#### [Task requirements]
Render every line of the data exactly as written, and leave out the pictures.
== Segment start ==
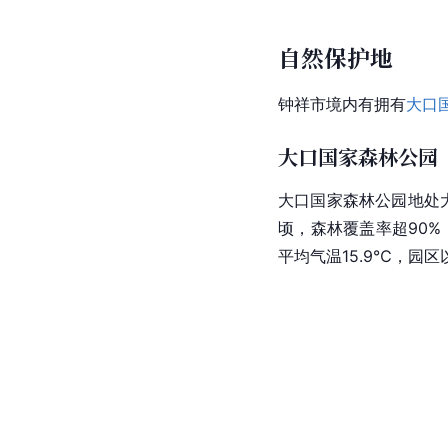
自然保护地
钟祥市境内有拥有
大口
大口国家森林公园
大口国家森林公园地处
顷，森林覆盖率超90
平均气温15.9℃，园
== Segment end ==
#### [Output below]
自然保护地
钟祥市境内有拥有
大口
大口国家森林公园
大口国家森林公园地处
顷，森林覆盖率超90
平均气温15.9℃，园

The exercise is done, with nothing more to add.